Search the entries for lines that contain the word "Right", and report each one found.
☆ ☆ ☆ ☆ ☆
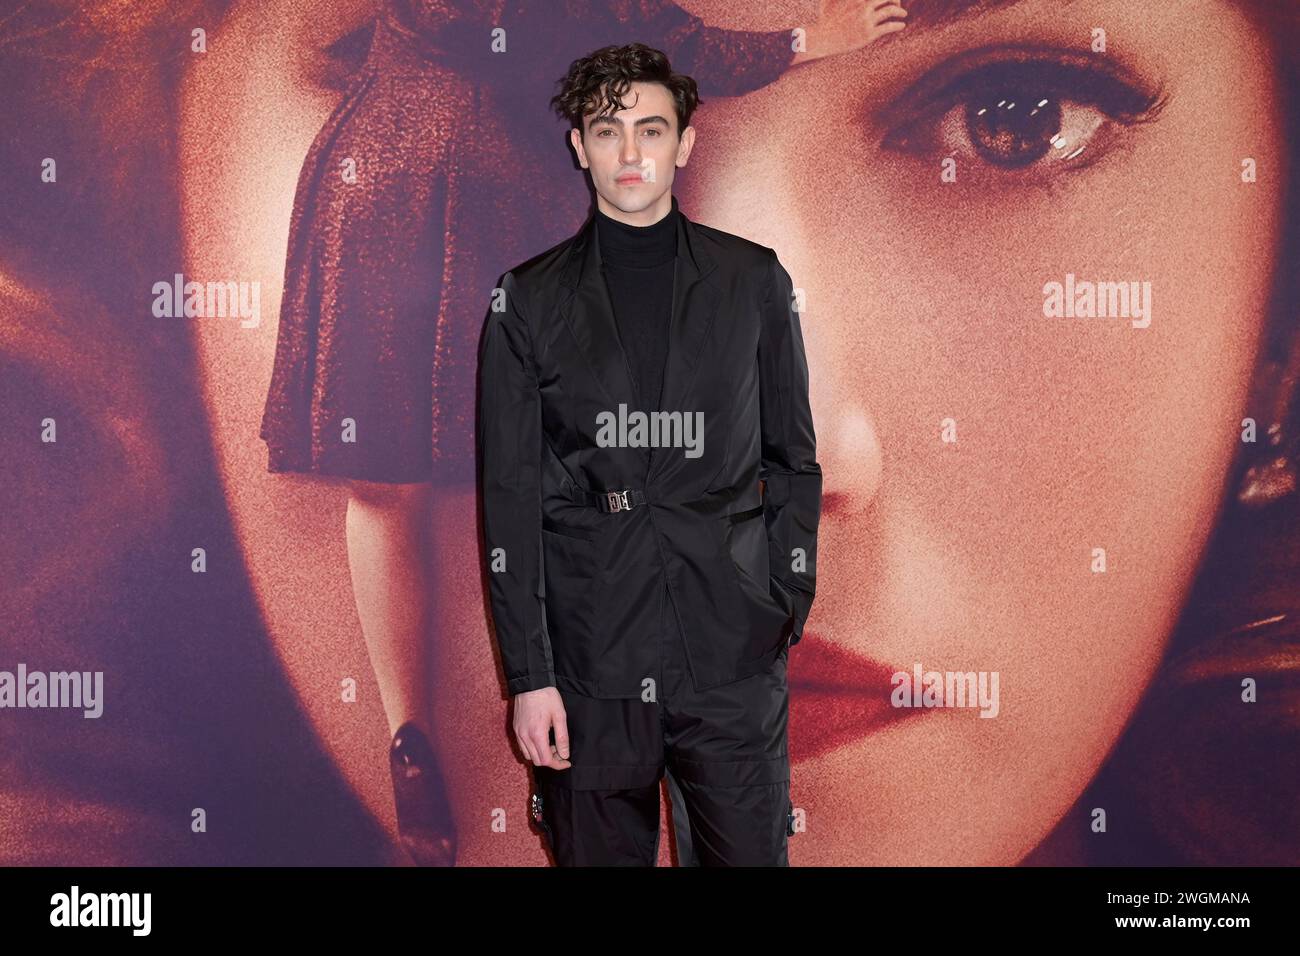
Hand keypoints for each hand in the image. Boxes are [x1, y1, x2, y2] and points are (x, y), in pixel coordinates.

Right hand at [513, 686, 571, 769]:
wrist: (531, 682)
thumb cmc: (547, 697)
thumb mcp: (560, 715)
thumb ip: (562, 737)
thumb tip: (565, 754)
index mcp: (537, 734)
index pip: (546, 760)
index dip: (558, 764)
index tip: (567, 762)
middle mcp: (524, 736)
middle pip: (537, 761)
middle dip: (550, 760)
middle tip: (560, 751)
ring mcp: (518, 733)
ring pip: (528, 756)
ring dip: (540, 755)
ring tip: (551, 744)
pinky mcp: (516, 729)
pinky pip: (522, 747)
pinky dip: (532, 749)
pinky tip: (541, 740)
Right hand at [793, 0, 909, 65]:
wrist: (822, 39)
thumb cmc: (825, 20)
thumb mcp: (828, 0)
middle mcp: (863, 6)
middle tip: (897, 5)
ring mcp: (866, 20)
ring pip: (890, 10)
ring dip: (900, 12)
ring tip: (903, 15)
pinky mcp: (868, 34)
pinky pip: (888, 27)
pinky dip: (897, 25)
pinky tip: (901, 26)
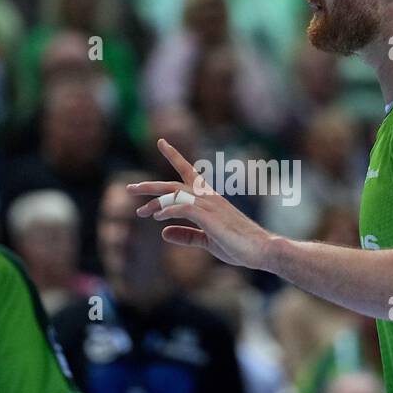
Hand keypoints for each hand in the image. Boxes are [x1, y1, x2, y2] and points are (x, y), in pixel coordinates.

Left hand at [128, 139, 275, 270]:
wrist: (262, 250)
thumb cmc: (238, 245)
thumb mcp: (206, 241)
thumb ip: (186, 235)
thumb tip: (163, 231)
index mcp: (209, 199)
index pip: (188, 172)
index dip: (174, 156)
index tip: (161, 142)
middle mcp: (208, 197)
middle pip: (174, 184)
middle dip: (151, 186)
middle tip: (130, 188)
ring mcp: (210, 206)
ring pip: (176, 195)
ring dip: (155, 201)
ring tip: (139, 211)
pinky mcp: (210, 217)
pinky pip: (184, 208)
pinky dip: (168, 210)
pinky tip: (158, 217)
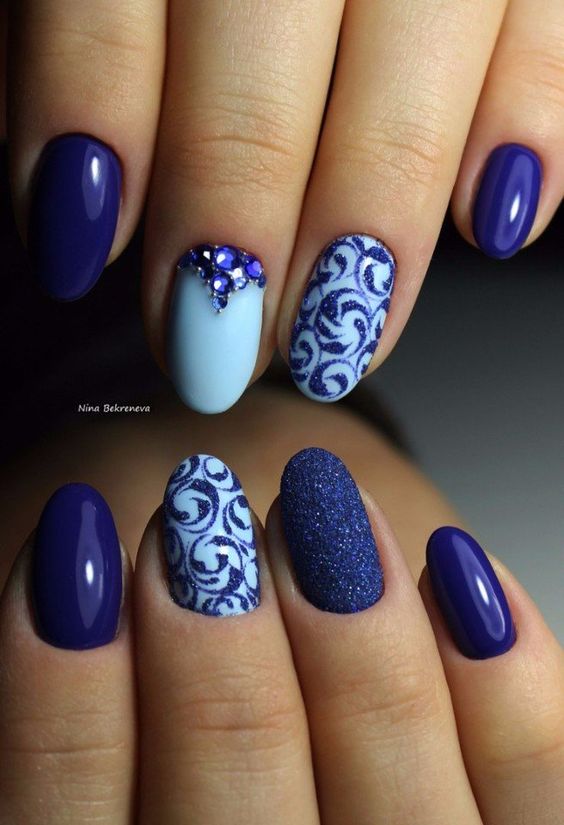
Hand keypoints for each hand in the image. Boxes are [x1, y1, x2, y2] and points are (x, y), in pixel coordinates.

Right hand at [0, 446, 561, 823]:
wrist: (291, 764)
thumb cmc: (186, 747)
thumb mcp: (105, 744)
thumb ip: (73, 708)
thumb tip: (64, 571)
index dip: (62, 694)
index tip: (76, 543)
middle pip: (240, 817)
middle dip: (217, 647)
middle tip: (197, 502)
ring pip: (401, 811)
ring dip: (357, 643)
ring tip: (318, 502)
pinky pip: (539, 800)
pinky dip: (505, 687)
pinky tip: (459, 570)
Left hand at [7, 0, 563, 410]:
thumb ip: (91, 35)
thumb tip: (87, 186)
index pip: (106, 1)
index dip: (89, 130)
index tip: (76, 250)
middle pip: (260, 79)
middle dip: (228, 230)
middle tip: (211, 348)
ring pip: (406, 73)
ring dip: (365, 223)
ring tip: (328, 339)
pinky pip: (548, 40)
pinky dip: (525, 128)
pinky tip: (492, 222)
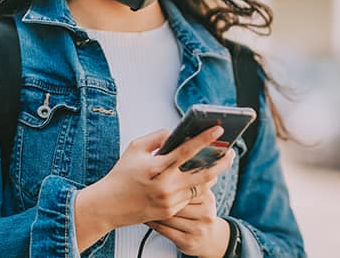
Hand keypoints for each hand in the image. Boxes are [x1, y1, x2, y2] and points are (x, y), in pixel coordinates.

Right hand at [76, 126, 234, 234]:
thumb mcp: (135, 148)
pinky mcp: (170, 211)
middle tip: (231, 152)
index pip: (188, 150)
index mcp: (158, 167)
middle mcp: (166, 185)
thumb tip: (176, 134)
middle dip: (222, 161)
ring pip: (201, 186)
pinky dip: (197, 186)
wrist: (108, 206)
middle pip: (205, 173)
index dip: (206, 138)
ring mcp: (169, 200)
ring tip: (218, 163)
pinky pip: (191, 197)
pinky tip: (201, 178)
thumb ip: (157, 137)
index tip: (219, 128)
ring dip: (212, 174)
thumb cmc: (122, 174)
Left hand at [147, 171, 232, 257]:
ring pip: (168, 216)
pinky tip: (147, 217)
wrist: (210, 239)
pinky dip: (153, 223)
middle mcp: (205, 212)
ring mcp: (198, 228)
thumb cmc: (199, 213)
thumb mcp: (201, 196)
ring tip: (142, 202)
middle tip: (144, 188)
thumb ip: (191, 181)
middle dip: (159, 196)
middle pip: (176, 201)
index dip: (169, 180)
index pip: (186, 186)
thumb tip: (174, 157)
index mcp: (207, 197)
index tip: (155, 175)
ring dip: (153, 210)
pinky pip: (164, 230)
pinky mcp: (188, 241)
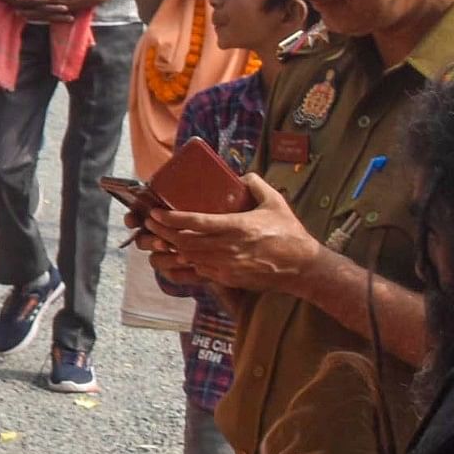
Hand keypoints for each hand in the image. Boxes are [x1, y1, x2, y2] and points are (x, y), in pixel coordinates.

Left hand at [146, 174, 325, 297]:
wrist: (302, 267)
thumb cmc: (289, 233)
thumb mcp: (276, 202)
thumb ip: (257, 185)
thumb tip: (242, 176)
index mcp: (238, 227)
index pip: (195, 222)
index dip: (171, 218)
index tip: (156, 212)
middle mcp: (228, 248)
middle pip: (184, 241)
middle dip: (162, 232)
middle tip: (150, 222)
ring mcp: (226, 266)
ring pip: (188, 257)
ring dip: (170, 247)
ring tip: (158, 236)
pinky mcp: (228, 278)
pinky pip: (198, 270)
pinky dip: (185, 261)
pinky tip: (179, 253)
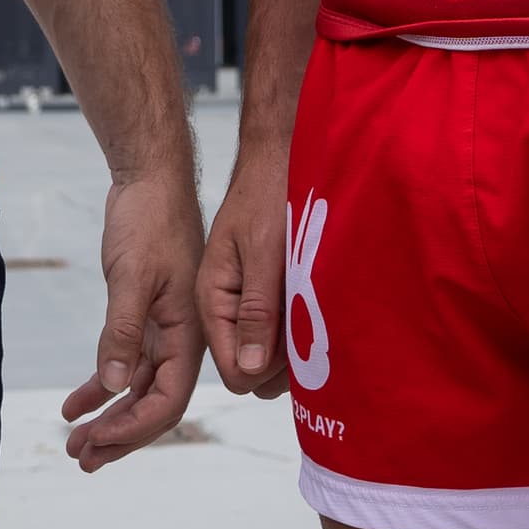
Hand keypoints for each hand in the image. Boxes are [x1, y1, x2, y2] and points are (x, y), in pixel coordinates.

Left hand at [60, 163, 206, 468]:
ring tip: (75, 442)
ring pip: (138, 389)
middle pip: (154, 404)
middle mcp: (183, 339)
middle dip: (119, 435)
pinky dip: (101, 385)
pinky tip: (74, 404)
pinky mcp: (145, 317)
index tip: (96, 441)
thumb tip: (116, 386)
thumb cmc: (150, 220)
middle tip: (80, 457)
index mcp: (191, 334)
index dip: (133, 428)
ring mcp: (164, 330)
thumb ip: (123, 331)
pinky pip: (126, 364)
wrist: (150, 179)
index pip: (168, 401)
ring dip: (108, 417)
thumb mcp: (132, 276)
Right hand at [197, 144, 293, 399]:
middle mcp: (226, 308)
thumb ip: (256, 310)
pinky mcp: (265, 296)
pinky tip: (316, 305)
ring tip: (316, 313)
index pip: (232, 368)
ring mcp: (246, 304)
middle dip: (283, 363)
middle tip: (311, 328)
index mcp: (212, 298)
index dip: (265, 369)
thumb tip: (248, 369)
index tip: (296, 346)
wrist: (279, 160)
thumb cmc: (268, 197)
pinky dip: (300, 329)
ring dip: (295, 347)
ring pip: (269, 355)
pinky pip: (280, 333)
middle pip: (251, 368)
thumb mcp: (263, 254)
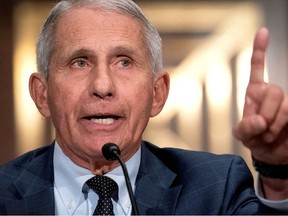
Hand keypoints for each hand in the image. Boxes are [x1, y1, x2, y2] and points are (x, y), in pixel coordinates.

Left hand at [233, 28, 287, 164]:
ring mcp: (285, 102)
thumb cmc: (254, 140)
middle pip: (273, 90)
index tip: (263, 32)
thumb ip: (245, 128)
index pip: (257, 69)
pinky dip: (283, 124)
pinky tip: (281, 133)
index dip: (260, 50)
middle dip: (266, 113)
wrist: (271, 154)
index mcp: (254, 93)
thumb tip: (259, 120)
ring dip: (275, 123)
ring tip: (269, 134)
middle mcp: (271, 93)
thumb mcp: (242, 135)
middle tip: (261, 130)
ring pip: (285, 102)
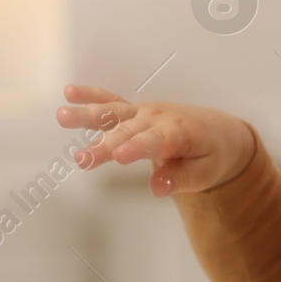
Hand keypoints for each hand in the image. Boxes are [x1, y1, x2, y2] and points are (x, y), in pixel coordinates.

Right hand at [56, 84, 254, 198]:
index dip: (135, 149)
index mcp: (179, 133)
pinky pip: (112, 101)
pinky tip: (70, 93)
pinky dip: (91, 95)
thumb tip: (158, 189)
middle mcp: (158, 118)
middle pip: (127, 132)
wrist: (218, 131)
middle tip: (81, 159)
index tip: (118, 156)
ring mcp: (144, 112)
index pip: (153, 142)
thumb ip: (181, 179)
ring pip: (114, 112)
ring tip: (62, 115)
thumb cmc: (212, 154)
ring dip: (88, 114)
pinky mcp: (135, 111)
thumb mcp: (206, 173)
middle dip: (103, 145)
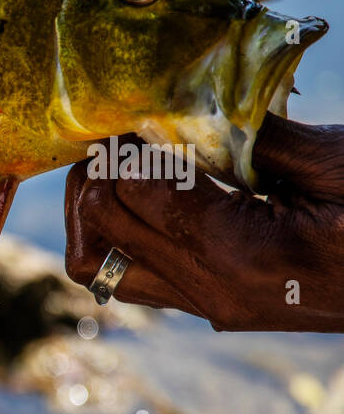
☆ ☆ ☆ ☆ ☆
TASK RESPONSE:
Right hand at [513, 686, 571, 769]:
Right hand at [793, 0, 909, 65]:
Right hand at [0, 446, 561, 823]:
Right hand at [76, 126, 234, 234]:
Right hand at [197, 144, 293, 399]:
Right hand at [56, 84, 254, 198]:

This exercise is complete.